Available data

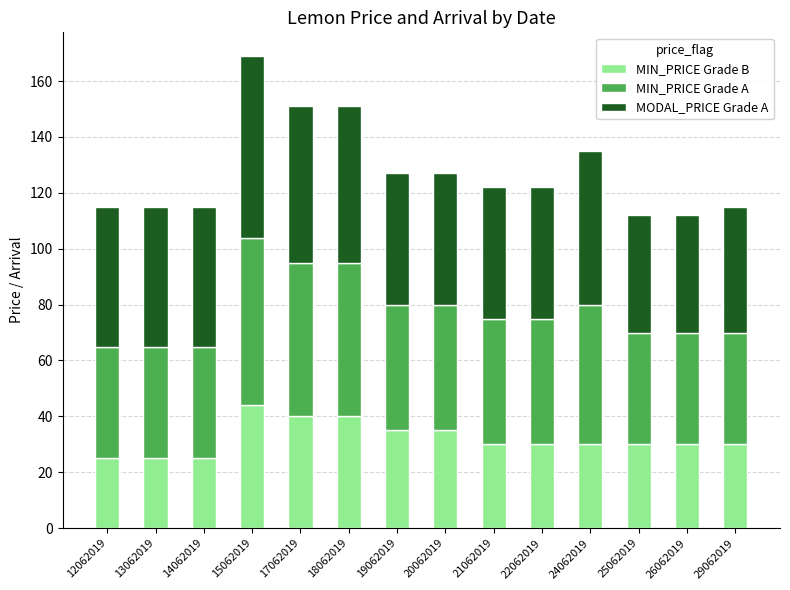

What is the sum of the MIN_PRICE Grade B values at 25062019 and 26062019?

60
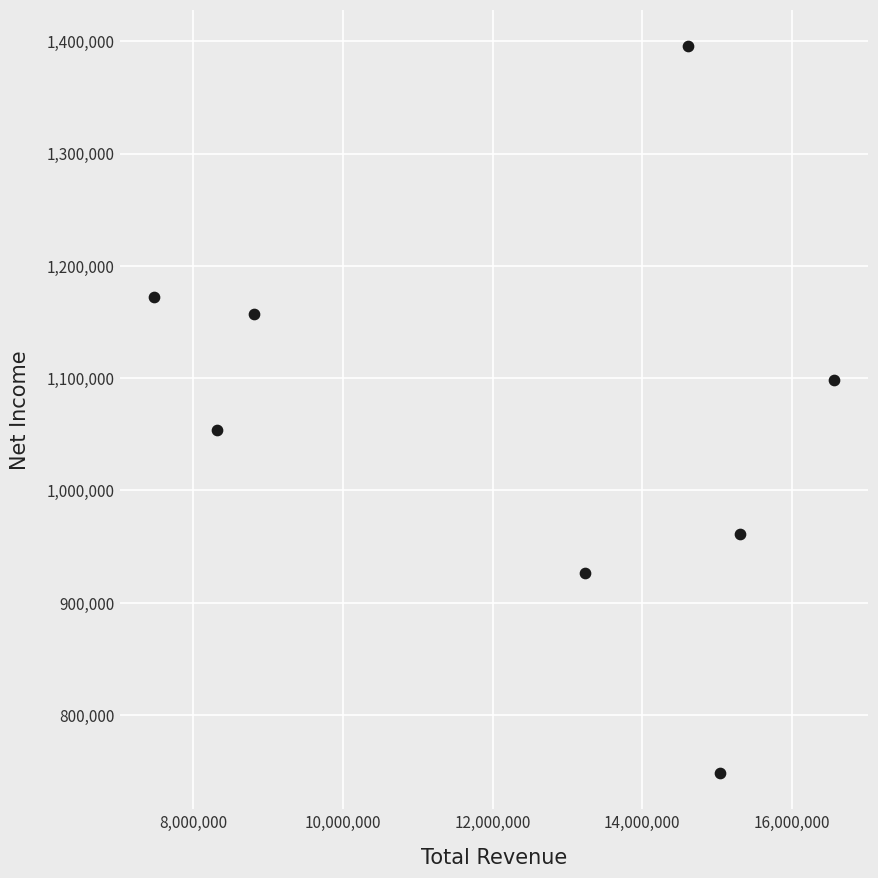

What Y value in the scatter plot is closest to 1072000?

1053400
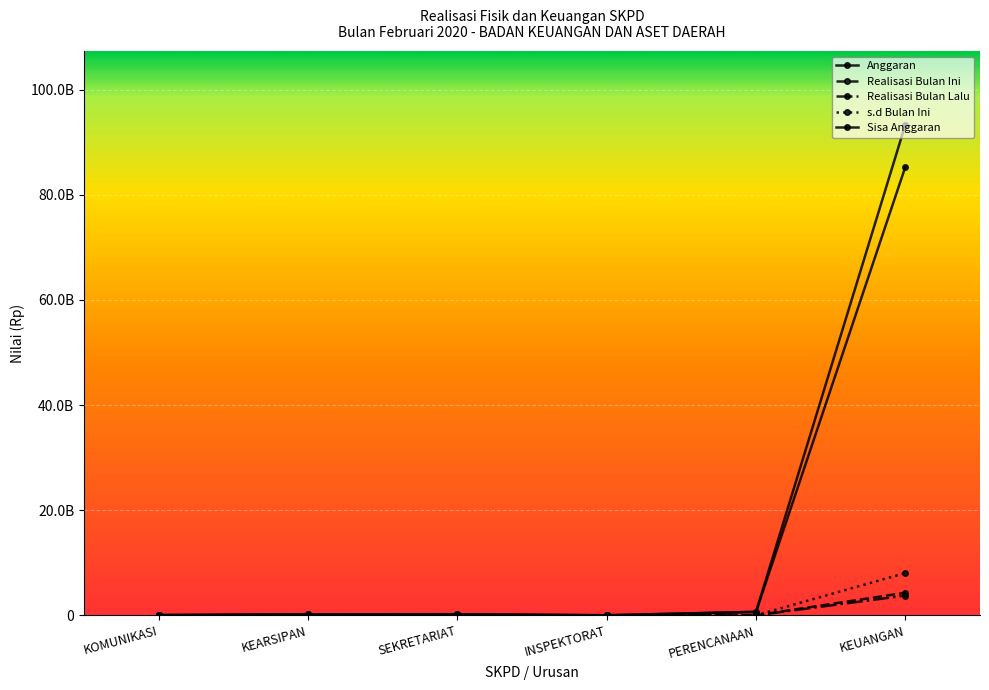

What is the value of the Realisasi Bulan Ini point at the 6th from the left?

4287321006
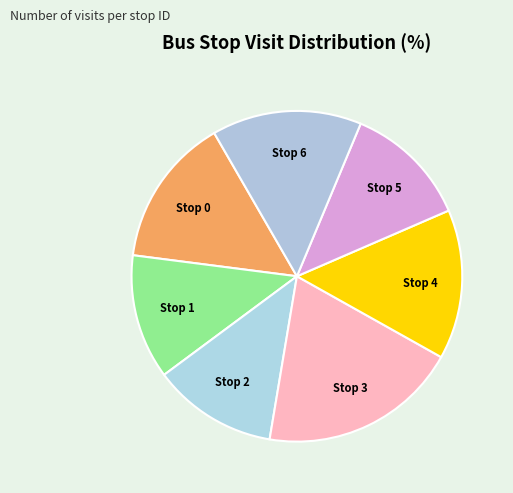

Does Stop 0 account for over 50% of the chart?

No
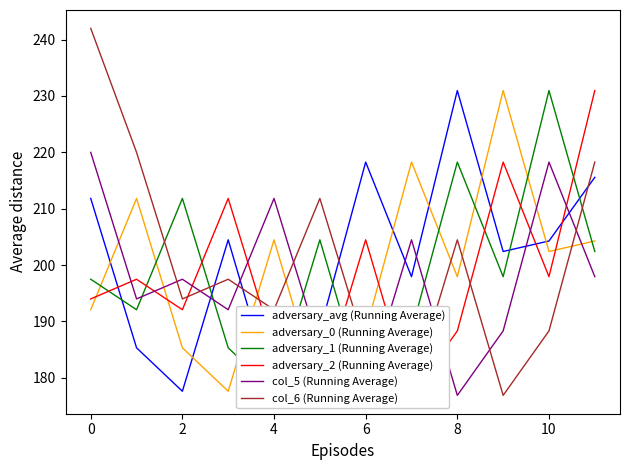

What is the sum of all adversary_1 (Running Average) values?

2383.6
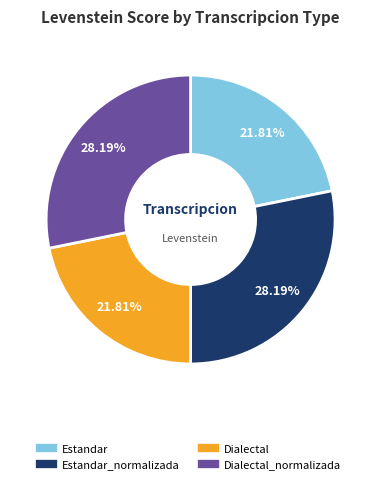

Is there any slice that represents more than half of the pie?

No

Problem requirements
Render every line of the records above as a JSON list of strings, one string per line, and omit blank lines. Leave the pictures out.

Solved exercise
[
  "What is the sum of the MIN_PRICE Grade B values at 25062019 and 26062019?",
  "60",
  "What Y value in the scatter plot is closest to 1072000?",
  "1053400",
  "What is the value of the Realisasi Bulan Ini point at the 6th from the left?",
  "4287321006",
  "Does Stop 0 account for over 50% of the chart?",
  "No",
  "What is the sum of all adversary_1 (Running Average) values?",
  "2383.6",
  "Is there any slice that represents more than half of the pie?",
  "No"
]